It wasn’t so long ago that six-figure furniture was either by Thomas Chippendale and a few of his relatives, or made by a small handful of Art Deco master craftsman, usually French.
But in recent years mid-century modern furniture has gone from fad to fashion to very big money.
Several pieces dating from the period carry prices in the mid-hundred-thousands in design auctions at Phillips this Tuesday (Dec. 16) and Wednesday.
Among the most prominent and unusual is a rare “Cloud-form” sofa and ottoman set, model no. IN-70, by Isamu Noguchi (a beautiful museum dedicated to his work is in Queens, N.Y.) Only a handful of sets are known to exist, two in museums, in this minty green birch one comes to market with an estimate of $500,000 to $700,000.
Noguchi is a Japanese-American artist known principally for his sculpture, theater sets and landscaping. He was born in Los Angeles in 1904, but soon after relocated to Japan with his mother and spent his childhood there before returning to the U.S. for schooling as a young adult.

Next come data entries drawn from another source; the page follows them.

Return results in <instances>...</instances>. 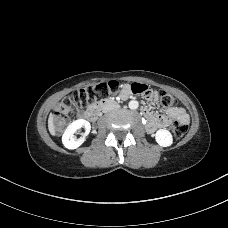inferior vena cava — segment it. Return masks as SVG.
<instances>
[{
	"label": "inferior vena cava",
	"instance_id": "602c4592",
	"mask_svg": "<svg viewBox=\"0 0 228 228\" xmlns=\"http://www.w3.org/2000/svg\"><path fill=\"white\" fill-rule=\"evenodd\" d=\"M116 107H117V105L105 106V107L103 108V112H104V113L109 112V111L113 110V109L116 108Z\"/></svg>",
	"mask_w": 228,
	"mask_h": 228
}]
</instances>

He once said that furniture, at its best, should be “a soft rock” and this amoeba-like shape, 49 inches long, seems to fit the bill.

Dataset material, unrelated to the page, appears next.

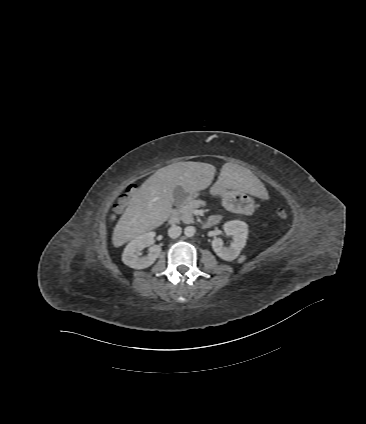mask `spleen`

George Nelson, then creative director of The Herman Miller Furniture Company, which created them to custom order, described Noguchi’s “Cloud” designs as “neither homey like the handicraft object nor rigid like the machine form – but amorphous and flowing like living tissue.” There are so few because it was only available for order for two years.
A masterpiece to some, too lighthearted to others – a mid-century review called the duo of pieces “screwballish” — the pair goes on the block along with other works by Noguchi and pieces from the same period, and earlier, by such artisans as Italian Carlo Mollino.